Ho visto un Re

Ho visto un Re, che sedeva sul suo trono, parlare.
Parlava alla nazione, quello che credeva essere il suo popolo. 
Quel popolo stranito, stropicciato, affannato dai giorni cupi in cui era finito.
Il Re parlava, a giorni prestabiliti, in modo che la gente tutta potesse avere tempo di prepararsi ed ascoltare.
Erano messaggi tetri, cupi, per lo più parlavano di privazioni, restrizioni, dolore. Da mesi ormai.
Ma forse questo aspetto al Re, a questo Re, poco interessava; parlava, esternava, ora con il volto mascherato, ora no, su quali fossero i comportamenti corretti da tenere dai suoi sudditi.
Perché il Re parlava, certificava cosa andava bene, come farlo e con chi.
Non si accorgeva il Re, e con lui ad onor del vero, tutta la sua strampalata corte di sodali, di relegare in un angolo del mondo i nonni del suo popolo, quella memoria storica di colpo accusata per editto di essere l'anello debole della comunità. Via, all'angolo quindi, costretti per decreto, per odioso acronimo, ad auguri solitari, a chiedere aiuto alle forze dell'ordine solamente per scambiare gli auguri con un po'di calore umano.
E per odioso acronimo il Re che parlava da dentro le TV ha privato l'altra generazione importante del suo regno ferito, gli studenti tutti, del contatto umano con i compagni di classe, di corso, dell'esperienza dell'ultimo anno, quello della maturità che ti fa chiudere la porta sul primo step di vita, del confronto coi docenti, delle gite. Nulla.
La strampalata corte di sodali ha dato peso alle parole anche dei giullari di corte che guardando il Re parlare si sono sentiti legittimati a dire la loro come oracoli improvvisati.
Niente scuola quindi, tutti, docenti e studenti, attorno ai pixel delle loro device casalinghe, rigorosamente, che il Re e la sua corte non hanno pensato a mandare aiuti in questo senso a scuole e famiglie.
Ho visto il Re parlare, puntare il dito contro bar, negozi, ristoranti, caravanserragli di origine varia ed anche ambigua; pontificare con l'avallo dei fedelissimi vassalli contro le categorie professionali più provate, già in ginocchio, non per genuflessione di riverenza.
A rete unificate il nostro Re ci ordina, impone col ghigno del gringo cattivo, di starcene chiusi in casa, scordandoci di avere famiglie, famigliari, vite che comprendono anche momenti di convivialità.
Invita a restare in forzata solitudine e a sperare nel taumaturgico vaccino, arrivato sul suolo patrio con tanto di scorta militare, davanti e dietro il furgone. 

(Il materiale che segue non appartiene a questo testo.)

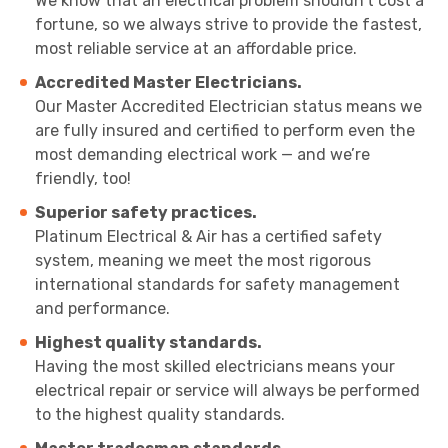
We know that an electrical problem shouldn’t cost a
fortune, so we always strive to provide the fastest,
most reliable service at an affordable price.
Accredited Master Electricians.
Our Master Accredited Electrician status means we
are fully insured and certified to perform even the
most demanding electrical work — and we’re
friendly, too!
Superior safety practices.
Platinum Electrical & Air has a certified safety
system, meaning we meet the most rigorous
international standards for safety management
and performance.
Highest quality standards.
Having the most skilled electricians means your
electrical repair or service will always be performed
to the highest quality standards.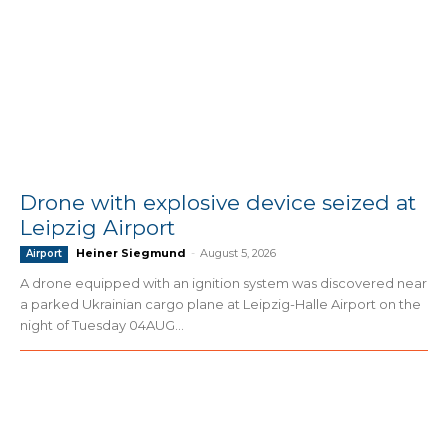
Drone with explosive device seized at
Leipzig Airport
Heiner Siegmund
-
August 5, 2026
Airport
A drone equipped with an ignition system was discovered near
a parked Ukrainian cargo plane at Leipzig-Halle Airport on the
night of Tuesday 04AUG...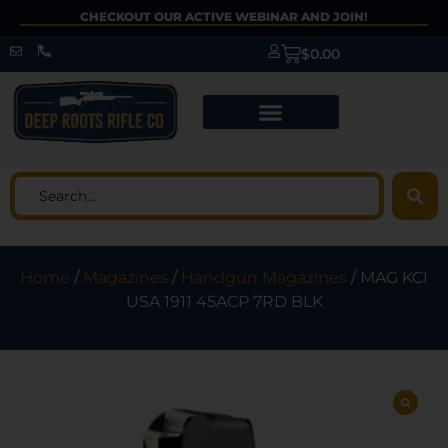
CHECKOUT OUR ACTIVE WEBINAR AND JOIN!
$
0.00
Home
/
Magazines
/
Handgun Magazines
/ MAG KCI
USA 1911 45ACP 7RD BLK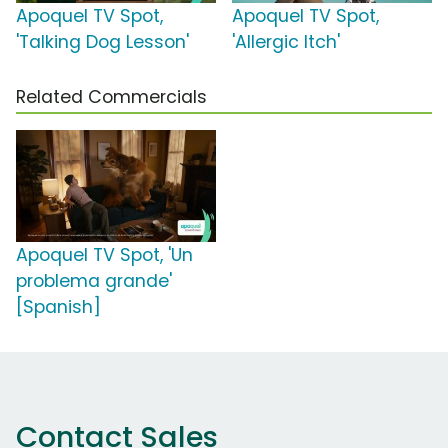
Apoquel TV Spot,
Apoquel TV Spot,
'Talking Dog Lesson'
'Allergic Itch'
Related Commercials
Apoquel TV Spot, 'Un
problema grande'
[Spanish]
Contact Sales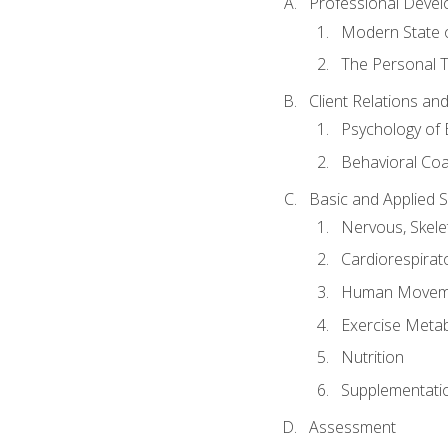
Professional Devel
Modern State o
The Personal T
Client Relations an
Psychology of 
Behavioral Co
Basic and Applied 
Nervous, Skele
Cardiorespirat
Human Moveme
Exercise Metab
Nutrition
Supplementati
Assessment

Annunciati in diretta TV, diretta social, arriverà il Vaccino day, si potrebbe abbreviare in Vday, non fosse che riporta a un altro Re presto dismesso dalla pletora di sodali invidiosi al ruolo di giullare, come un tempo lontano.
Davanti alle news tutto il gregge aspetta le buone nuove del vaccino, senza vedere fra le righe che ora, adesso, oggi le dosi sono poche e sarà gennaio a portare le dosi più numerose.
Il Re lo sa e all'urlo del "decido io" (usato in altri contesti, certo, ma molto simile al De Richiamo "lei non sa chi sono io) getta fumo negli occhi e spera forse nell'immunità di gregge tanto ben spiegata nelle lunghe "conferenze delle 18" nel buio periodo del lockdown generale.
E a ben pensare sarebbe questa una logica conseguenza per noi popolo caprone che già sembriamo comportarci come un gregge.
Ho visto un Re.
Ho visto soprattutto un Re piccolo, senza la corona, che non tutte le teste sono adatte.